● **The problem**
After finding the line that includes "[304,112,330,124] the ->" in the records below, transcribe it and each line after it through the last, exactly, and add nothing.

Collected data
○ ○ ○

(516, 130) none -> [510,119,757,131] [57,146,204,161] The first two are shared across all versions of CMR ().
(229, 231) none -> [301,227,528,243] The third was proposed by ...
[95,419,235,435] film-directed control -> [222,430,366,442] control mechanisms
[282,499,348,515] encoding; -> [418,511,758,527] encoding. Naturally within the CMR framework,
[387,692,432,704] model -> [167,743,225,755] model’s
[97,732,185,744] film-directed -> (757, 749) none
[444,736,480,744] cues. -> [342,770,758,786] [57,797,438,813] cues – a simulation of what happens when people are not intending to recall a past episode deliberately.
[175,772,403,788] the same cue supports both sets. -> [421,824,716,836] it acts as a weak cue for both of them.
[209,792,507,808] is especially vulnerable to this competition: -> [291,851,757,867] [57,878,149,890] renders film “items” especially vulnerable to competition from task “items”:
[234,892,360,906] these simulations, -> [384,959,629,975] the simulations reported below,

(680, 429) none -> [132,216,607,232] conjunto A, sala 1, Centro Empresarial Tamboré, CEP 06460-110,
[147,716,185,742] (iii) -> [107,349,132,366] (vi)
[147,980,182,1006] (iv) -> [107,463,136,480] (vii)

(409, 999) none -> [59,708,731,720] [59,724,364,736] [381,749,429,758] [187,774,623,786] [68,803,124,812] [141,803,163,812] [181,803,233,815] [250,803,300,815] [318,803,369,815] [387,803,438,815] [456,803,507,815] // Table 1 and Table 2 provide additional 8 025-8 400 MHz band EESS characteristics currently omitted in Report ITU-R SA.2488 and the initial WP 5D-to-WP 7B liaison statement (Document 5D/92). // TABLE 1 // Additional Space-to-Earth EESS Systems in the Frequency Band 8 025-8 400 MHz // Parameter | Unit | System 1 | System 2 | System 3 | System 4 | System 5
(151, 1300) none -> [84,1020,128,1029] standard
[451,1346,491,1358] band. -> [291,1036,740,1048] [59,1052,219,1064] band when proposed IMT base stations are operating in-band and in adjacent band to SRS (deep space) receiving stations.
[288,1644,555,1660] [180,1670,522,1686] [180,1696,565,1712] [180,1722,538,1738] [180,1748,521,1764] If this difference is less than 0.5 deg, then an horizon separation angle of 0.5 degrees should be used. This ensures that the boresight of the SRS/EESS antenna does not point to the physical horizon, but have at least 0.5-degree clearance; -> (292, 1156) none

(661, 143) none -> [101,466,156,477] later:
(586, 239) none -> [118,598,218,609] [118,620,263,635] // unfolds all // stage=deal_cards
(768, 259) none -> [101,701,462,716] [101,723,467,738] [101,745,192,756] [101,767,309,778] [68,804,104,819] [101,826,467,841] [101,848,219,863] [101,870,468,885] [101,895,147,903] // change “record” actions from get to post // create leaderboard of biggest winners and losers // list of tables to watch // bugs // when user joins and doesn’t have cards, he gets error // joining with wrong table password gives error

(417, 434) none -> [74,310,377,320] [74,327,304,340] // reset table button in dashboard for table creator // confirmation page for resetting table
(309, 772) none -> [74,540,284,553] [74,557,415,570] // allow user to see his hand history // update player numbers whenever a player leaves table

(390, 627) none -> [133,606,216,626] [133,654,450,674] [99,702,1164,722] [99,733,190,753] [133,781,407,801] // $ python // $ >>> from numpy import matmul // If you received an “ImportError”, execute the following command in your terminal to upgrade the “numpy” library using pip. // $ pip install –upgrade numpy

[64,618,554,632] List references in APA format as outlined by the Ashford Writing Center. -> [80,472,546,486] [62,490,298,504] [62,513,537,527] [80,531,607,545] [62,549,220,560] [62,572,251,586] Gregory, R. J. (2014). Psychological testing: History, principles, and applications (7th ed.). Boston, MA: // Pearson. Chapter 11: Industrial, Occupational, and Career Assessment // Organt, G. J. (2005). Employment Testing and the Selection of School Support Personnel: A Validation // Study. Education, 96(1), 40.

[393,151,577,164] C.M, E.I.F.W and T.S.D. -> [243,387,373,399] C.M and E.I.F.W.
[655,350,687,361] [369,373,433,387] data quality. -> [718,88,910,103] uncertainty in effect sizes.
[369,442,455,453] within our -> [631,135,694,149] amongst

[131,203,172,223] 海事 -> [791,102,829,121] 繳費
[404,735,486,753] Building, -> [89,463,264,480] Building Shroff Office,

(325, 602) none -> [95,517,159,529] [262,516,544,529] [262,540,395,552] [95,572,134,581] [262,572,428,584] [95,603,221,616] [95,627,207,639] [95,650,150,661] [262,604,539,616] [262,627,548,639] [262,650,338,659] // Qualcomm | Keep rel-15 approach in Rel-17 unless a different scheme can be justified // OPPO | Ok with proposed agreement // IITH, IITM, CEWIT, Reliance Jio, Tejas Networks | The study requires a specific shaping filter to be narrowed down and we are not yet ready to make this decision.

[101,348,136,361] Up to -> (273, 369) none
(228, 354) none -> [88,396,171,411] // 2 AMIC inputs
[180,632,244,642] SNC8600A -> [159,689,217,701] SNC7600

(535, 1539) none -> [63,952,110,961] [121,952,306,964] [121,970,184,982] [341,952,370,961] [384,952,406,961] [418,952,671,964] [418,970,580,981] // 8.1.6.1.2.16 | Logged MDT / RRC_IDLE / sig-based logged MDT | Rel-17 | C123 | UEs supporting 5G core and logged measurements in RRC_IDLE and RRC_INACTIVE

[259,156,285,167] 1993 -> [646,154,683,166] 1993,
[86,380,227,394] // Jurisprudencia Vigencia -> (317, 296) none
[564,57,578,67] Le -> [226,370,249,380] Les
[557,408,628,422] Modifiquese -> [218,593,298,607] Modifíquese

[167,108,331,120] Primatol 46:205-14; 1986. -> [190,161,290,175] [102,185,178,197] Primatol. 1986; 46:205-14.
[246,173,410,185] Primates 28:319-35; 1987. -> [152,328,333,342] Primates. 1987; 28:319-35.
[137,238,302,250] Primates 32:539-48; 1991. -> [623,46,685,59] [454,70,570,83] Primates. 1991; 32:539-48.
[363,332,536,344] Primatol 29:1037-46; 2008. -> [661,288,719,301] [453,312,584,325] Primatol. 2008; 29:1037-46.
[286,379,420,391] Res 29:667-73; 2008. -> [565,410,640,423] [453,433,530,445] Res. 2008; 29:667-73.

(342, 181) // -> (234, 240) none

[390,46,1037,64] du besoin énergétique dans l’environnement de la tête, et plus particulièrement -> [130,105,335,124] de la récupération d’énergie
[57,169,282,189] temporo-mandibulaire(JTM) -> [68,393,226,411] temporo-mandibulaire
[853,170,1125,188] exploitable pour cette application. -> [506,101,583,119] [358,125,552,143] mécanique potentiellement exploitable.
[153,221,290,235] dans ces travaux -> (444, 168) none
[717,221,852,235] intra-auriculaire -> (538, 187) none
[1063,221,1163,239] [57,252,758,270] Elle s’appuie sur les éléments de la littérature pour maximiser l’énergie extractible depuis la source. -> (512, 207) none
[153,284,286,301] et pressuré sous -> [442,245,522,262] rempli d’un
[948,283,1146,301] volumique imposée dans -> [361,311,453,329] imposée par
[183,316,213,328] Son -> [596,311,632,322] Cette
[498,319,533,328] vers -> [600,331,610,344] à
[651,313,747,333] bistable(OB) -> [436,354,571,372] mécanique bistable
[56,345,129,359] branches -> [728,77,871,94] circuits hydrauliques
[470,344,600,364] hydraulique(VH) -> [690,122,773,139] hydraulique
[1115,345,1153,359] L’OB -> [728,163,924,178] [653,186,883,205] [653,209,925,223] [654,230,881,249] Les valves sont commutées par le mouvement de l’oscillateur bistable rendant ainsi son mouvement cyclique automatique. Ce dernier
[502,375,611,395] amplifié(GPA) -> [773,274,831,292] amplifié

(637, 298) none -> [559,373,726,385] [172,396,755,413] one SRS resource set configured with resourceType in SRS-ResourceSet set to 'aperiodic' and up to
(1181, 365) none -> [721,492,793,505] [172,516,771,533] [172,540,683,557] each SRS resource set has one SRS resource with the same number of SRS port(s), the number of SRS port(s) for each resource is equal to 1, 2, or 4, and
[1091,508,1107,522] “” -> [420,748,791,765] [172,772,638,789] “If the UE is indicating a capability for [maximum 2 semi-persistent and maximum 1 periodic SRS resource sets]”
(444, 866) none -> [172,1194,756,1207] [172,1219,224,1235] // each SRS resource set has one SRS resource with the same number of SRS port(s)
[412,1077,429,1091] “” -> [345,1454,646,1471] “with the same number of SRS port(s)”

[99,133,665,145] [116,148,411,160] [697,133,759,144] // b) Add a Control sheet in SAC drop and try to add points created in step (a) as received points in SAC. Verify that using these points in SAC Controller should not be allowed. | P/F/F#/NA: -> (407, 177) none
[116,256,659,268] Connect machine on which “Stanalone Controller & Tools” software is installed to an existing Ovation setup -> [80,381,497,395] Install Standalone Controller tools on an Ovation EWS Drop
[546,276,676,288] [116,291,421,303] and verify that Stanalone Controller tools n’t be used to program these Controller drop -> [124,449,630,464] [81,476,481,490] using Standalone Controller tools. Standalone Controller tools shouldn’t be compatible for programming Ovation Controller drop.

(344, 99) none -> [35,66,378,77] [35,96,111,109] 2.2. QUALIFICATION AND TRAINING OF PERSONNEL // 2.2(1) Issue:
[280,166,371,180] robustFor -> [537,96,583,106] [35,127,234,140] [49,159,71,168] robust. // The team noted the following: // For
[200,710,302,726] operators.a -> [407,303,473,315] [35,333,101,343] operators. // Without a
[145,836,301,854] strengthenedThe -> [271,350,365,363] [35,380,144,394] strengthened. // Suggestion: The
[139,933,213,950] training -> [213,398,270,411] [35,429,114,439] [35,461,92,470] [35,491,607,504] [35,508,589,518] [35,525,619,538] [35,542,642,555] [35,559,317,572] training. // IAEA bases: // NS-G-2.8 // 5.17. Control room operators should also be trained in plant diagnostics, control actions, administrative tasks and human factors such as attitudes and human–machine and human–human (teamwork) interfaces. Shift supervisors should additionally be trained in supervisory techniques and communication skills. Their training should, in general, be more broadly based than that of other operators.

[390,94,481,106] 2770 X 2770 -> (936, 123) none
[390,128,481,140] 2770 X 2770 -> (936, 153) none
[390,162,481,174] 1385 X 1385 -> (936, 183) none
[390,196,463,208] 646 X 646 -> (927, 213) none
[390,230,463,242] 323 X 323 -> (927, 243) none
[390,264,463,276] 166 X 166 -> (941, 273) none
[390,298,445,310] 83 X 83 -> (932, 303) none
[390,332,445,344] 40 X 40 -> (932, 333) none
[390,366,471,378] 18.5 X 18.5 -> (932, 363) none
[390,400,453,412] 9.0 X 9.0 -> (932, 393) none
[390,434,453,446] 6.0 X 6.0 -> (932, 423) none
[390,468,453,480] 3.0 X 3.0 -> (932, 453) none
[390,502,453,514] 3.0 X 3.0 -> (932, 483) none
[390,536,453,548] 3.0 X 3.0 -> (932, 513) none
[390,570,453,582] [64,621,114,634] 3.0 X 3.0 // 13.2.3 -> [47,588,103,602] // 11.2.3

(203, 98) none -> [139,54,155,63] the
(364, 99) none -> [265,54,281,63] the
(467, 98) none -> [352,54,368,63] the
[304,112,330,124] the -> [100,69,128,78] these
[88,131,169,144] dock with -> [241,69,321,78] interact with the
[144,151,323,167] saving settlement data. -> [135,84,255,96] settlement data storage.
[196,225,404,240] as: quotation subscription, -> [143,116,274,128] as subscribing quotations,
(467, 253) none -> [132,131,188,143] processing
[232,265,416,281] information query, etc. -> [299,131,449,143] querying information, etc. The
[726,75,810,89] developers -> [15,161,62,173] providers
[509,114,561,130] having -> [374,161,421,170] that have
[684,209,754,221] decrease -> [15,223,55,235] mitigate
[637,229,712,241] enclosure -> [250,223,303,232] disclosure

○ ○ ○

● **Output of the exercise**
[304,112,330,124] the -> [100,69,128,78] these
[88,131,169,144] dock with -> [241,69,321,78] interact with the
[144,151,323,167] saving settlement data. -> [135,84,255,96] settlement data storage.
[196,225,404,240] as: quotation subscription, -> [143,116,274,128] as subscribing quotations,
(467, 253) none -> [132,131,188,143] processing
[232,265,416,281] information query, etc. -> [299,131,449,143] querying information, etc. The
[726,75,810,89] developers -> [15,161,62,173] providers
[509,114,561,130] having -> [374,161,421,170] that have
[684,209,754,221] decrease -> [15,223,55,235] mitigate
[637,229,712,241] enclosure -> [250,223,303,232] disclosure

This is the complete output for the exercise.